Meta analysis using explicit covariance matrix>

This meta-analysis depends on the traditional random effects (RE) meta-analysis. But, instead of using the traditional identity matrix, it uses a covariance matrix to model the fact that the same SNP can affect the same gene in similar tissues.

Download the code.

fitLlh1Gene4github.R 

Download an example input.

ENSG00000196549.6.beta.txt 

There are 44 tissues in the input. The first column is the SNP name. The second column is the SNP effect in tissue 1, and the third column is the variance of this SNP effect in tissue 1. The fourth column is the SNP effect in tissue 2, and the fifth column is the variance of this SNP effect in tissue 2, and so forth.
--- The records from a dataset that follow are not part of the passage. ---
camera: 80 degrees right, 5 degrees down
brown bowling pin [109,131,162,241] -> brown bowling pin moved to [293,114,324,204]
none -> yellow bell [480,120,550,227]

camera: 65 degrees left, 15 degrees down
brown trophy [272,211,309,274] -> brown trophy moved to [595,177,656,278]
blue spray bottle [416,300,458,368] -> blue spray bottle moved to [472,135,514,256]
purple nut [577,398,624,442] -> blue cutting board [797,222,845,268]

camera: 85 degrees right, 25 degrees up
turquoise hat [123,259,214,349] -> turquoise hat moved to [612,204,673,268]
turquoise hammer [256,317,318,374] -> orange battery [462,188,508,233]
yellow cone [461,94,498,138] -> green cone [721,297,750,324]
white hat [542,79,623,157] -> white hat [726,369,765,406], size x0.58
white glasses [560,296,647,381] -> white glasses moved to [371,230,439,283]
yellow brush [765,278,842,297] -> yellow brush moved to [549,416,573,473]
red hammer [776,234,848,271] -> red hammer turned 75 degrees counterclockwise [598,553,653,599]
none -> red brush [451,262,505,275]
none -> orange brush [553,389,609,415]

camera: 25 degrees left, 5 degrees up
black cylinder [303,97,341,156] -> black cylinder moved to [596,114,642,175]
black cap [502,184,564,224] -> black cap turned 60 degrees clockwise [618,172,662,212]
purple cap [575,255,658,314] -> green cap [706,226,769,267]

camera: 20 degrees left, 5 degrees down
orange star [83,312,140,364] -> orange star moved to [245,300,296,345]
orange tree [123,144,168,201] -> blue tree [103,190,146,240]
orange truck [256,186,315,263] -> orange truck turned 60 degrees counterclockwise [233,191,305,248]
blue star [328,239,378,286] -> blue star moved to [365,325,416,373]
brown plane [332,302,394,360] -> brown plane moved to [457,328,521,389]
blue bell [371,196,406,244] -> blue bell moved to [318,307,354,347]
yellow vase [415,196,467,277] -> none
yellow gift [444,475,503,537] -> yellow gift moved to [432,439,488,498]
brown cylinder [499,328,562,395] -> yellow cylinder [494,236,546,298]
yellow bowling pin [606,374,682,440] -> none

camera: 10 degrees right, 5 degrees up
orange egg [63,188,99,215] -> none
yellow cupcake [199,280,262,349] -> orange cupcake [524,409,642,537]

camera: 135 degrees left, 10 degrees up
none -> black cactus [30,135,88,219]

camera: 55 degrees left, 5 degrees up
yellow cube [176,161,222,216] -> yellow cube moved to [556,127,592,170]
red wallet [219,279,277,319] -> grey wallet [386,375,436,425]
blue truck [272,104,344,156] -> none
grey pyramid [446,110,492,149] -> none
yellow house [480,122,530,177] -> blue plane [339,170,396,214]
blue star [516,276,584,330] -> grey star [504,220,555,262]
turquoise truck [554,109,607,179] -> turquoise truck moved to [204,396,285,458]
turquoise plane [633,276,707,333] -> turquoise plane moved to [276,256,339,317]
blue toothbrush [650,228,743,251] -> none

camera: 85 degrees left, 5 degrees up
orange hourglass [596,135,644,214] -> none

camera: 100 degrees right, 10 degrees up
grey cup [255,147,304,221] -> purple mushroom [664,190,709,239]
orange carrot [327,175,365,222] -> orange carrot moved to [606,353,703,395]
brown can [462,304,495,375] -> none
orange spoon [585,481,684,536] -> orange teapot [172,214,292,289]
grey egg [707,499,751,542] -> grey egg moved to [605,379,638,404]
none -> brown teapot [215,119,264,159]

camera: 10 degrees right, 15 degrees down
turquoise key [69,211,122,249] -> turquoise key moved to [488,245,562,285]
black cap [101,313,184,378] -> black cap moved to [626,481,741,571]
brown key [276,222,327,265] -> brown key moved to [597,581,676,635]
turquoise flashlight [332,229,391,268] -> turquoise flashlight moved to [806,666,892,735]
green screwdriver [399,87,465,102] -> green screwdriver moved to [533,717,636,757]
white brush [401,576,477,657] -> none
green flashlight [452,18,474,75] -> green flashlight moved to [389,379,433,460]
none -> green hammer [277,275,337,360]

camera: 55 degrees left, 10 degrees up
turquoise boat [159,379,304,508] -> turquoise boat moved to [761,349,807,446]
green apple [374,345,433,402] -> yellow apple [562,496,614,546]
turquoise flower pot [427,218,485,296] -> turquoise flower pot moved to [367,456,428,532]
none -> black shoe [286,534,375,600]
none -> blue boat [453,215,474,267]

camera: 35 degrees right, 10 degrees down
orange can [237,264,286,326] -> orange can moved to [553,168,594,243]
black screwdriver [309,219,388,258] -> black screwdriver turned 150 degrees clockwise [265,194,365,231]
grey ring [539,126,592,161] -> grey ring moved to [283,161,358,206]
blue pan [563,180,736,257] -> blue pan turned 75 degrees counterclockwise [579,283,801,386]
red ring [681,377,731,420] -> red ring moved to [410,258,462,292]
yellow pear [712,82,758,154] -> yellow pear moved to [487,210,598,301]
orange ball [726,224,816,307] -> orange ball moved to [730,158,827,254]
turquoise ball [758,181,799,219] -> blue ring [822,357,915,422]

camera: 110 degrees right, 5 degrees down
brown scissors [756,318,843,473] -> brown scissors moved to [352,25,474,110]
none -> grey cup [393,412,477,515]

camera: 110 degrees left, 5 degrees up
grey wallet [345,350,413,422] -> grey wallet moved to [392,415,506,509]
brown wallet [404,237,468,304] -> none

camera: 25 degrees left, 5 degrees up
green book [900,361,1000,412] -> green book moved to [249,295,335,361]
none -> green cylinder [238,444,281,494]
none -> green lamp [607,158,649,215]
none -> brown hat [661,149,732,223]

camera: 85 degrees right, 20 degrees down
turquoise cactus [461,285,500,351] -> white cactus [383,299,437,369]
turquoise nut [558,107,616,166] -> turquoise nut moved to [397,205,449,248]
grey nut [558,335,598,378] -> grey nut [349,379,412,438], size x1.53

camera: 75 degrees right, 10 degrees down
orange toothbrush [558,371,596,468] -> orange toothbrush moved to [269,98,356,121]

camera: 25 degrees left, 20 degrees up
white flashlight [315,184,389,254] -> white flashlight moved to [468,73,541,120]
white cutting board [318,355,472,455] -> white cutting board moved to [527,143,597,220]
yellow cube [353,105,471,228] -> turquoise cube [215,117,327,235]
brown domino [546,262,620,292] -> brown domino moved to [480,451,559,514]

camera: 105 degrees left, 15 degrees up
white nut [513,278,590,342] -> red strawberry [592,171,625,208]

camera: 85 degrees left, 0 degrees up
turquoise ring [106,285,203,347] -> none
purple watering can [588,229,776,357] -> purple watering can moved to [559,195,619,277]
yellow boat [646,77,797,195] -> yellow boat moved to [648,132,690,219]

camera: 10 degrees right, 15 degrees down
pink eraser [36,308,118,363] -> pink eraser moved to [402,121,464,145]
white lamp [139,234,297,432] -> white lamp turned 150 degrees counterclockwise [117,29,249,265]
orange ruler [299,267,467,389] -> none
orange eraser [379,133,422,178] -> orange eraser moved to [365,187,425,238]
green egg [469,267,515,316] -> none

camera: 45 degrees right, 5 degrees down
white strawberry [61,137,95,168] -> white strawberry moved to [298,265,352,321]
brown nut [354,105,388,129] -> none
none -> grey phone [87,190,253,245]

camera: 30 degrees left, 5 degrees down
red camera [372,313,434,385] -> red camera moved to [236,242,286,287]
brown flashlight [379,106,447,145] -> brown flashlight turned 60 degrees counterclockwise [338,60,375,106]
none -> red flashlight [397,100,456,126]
Here is an example to run the code

R CMD BATCH --no-save --no-restore "--args /u/home/d/datduong/ENSG00000196549.6.beta.txt /u/home/d/datduong/ENSG00000196549.6.output.txt 10" /u/home/d/datduong/fitLlh1Gene4github.R /u/home/d/datduong/log.txt

The entry "10" in the args above splits the SNPs into 10 segments. When fitting the likelihood at a SNP in segment 1, we use the SNPs in the other 9 segments to estimate a rough form of the covariance in the likelihood.